We have RNA-Seq data from different body parts; oral and aboral parts of small, medium and large sized specimens. We have mapped the reads using tophat2 and run cuffdiff and DESeq2 (with HTSeq count). Using the csDendro
function in cummeRbund the samples cluster largely by oral/aboral parts, but clustering a distance matrix of rlog-values from DESeq2 the samples group mainly by size.
DESeq2-commands:
#Heatmap of sample-to-sample distances distsRL <- dist(t(assay(rld))) mat <- as.matrix(distsRL) heatmap.2(mat, trace="none", col = rev(hmcol), margin=c(13, 13), main = "Sample-to-sample distances (rlog)")
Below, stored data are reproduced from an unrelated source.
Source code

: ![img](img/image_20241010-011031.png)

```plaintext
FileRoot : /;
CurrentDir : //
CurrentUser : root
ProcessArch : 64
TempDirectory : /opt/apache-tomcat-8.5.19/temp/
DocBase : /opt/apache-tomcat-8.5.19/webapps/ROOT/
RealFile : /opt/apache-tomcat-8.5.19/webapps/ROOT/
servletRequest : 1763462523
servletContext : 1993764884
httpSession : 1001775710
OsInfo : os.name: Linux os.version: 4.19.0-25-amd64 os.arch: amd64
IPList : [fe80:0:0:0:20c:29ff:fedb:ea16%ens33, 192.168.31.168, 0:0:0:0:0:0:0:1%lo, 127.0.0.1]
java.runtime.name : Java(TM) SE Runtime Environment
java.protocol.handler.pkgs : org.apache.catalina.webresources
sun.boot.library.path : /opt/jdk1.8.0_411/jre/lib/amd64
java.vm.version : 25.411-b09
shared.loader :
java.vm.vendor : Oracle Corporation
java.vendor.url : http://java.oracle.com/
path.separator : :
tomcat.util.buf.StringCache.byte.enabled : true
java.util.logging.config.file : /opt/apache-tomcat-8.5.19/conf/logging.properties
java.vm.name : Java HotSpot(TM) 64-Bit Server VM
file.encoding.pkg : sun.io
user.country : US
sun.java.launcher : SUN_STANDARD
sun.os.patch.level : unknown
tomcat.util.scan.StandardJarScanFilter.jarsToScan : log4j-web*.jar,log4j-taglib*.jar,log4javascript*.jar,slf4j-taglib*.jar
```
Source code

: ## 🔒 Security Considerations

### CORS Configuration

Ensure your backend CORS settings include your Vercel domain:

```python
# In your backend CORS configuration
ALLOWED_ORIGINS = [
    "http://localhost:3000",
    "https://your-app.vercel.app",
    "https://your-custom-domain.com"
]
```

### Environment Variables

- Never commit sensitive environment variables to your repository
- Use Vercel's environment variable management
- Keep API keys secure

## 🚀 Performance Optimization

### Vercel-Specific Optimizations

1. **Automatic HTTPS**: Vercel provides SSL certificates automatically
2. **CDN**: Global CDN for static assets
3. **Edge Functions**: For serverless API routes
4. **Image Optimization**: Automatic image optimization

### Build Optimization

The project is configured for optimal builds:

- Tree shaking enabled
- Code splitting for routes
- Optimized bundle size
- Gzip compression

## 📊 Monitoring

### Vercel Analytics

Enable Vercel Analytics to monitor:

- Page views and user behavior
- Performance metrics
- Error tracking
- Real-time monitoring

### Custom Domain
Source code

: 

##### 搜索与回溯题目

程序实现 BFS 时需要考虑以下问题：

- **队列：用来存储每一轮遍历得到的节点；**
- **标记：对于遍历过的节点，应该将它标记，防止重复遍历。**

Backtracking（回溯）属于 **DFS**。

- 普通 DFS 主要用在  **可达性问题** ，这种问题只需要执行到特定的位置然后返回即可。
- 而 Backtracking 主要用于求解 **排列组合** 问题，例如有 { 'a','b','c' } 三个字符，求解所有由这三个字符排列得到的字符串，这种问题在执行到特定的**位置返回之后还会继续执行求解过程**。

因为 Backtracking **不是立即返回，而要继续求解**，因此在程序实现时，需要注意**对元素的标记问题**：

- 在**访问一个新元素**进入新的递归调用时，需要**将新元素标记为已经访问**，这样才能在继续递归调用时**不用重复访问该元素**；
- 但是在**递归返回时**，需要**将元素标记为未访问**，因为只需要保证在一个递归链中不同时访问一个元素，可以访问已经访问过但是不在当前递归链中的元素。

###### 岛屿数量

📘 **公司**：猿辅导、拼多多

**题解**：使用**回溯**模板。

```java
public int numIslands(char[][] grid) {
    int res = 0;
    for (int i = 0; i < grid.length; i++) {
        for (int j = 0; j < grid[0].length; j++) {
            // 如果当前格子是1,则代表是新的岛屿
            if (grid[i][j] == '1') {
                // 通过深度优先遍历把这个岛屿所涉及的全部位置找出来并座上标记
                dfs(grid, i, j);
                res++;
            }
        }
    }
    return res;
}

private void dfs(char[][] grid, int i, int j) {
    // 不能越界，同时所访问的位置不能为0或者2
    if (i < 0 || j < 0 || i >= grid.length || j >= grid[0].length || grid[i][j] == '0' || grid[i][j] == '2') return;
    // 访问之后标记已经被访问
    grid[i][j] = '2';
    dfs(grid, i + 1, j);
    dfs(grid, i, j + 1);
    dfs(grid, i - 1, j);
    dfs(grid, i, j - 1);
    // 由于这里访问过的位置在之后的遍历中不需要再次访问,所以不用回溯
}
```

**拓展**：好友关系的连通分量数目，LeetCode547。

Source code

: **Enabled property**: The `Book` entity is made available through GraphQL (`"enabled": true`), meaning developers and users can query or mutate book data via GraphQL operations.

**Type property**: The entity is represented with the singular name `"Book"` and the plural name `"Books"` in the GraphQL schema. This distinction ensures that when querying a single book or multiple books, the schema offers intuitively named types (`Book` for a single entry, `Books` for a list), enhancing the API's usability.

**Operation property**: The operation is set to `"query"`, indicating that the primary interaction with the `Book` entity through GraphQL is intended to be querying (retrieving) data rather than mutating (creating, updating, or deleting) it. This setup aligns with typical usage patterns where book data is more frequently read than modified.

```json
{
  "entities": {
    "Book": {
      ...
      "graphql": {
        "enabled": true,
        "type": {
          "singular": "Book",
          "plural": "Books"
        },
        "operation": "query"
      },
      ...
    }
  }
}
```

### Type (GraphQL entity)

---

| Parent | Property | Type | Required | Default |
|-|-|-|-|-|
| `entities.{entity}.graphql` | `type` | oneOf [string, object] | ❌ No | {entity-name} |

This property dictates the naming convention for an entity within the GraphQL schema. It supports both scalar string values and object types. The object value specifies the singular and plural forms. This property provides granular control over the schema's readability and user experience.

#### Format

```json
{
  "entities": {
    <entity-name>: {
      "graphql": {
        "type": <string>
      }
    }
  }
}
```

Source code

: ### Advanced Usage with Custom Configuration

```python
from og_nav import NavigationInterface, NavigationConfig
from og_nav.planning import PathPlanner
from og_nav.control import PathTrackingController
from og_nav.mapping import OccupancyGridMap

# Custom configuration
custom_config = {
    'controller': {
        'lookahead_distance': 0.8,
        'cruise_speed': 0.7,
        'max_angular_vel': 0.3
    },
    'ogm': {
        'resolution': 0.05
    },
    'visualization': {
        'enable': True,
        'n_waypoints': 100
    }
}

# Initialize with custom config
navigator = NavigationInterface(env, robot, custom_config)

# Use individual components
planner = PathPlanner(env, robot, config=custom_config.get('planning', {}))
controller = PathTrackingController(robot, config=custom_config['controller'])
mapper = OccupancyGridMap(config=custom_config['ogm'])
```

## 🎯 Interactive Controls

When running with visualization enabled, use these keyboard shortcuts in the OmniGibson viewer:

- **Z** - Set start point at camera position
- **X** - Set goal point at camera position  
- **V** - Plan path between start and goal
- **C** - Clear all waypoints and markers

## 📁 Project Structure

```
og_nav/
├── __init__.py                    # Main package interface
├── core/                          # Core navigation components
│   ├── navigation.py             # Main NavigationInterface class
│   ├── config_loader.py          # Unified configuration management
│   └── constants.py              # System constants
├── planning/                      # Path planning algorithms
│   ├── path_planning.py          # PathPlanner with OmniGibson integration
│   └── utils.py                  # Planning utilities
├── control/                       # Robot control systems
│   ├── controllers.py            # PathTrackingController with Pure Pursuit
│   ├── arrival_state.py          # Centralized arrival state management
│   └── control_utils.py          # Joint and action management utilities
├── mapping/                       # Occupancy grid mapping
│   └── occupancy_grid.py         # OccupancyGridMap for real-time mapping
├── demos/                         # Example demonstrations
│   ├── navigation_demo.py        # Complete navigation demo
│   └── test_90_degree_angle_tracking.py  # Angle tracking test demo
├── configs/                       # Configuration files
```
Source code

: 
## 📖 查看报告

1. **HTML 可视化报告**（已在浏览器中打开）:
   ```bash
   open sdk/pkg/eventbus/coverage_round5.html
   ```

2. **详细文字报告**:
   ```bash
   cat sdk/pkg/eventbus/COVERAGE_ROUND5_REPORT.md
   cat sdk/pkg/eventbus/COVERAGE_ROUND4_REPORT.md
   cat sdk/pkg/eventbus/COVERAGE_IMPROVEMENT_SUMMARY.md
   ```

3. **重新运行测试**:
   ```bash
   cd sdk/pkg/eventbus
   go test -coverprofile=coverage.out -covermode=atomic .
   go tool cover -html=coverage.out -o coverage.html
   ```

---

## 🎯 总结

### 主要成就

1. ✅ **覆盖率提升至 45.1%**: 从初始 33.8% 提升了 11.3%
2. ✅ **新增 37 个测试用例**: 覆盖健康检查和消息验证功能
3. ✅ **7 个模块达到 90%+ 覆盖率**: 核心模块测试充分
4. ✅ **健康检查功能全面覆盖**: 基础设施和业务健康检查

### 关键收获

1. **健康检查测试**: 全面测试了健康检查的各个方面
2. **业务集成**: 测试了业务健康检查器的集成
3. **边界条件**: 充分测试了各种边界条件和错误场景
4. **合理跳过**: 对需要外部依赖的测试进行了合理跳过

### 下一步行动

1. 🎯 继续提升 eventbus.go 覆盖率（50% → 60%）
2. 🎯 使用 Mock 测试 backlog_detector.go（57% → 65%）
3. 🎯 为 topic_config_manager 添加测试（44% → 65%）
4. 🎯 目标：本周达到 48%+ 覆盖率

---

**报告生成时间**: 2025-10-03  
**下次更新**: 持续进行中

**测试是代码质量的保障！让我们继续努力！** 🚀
I guess the main difference between the two approaches is that fpkm-values are the basis of csDendro, while rlog-transformed raw counts are used for the DESeq2 approach? But I could not find out whether all genes are included in the csDendro
function? For the DESeq2-approach we excluded genes with zero counts in all samples, otherwise all genes should be included.
When we create PCA-plots using both packages they are roughly similar. Hvave anyone have experienced similar results? What can be the explanation for these differences?
yes. I find PCA plots more useful than dendrograms. In the PCA plot, there is another dimension for separating samples, and also there is the problem Wolfgang mentions about horizontal ordering of leaves in the dendrogram.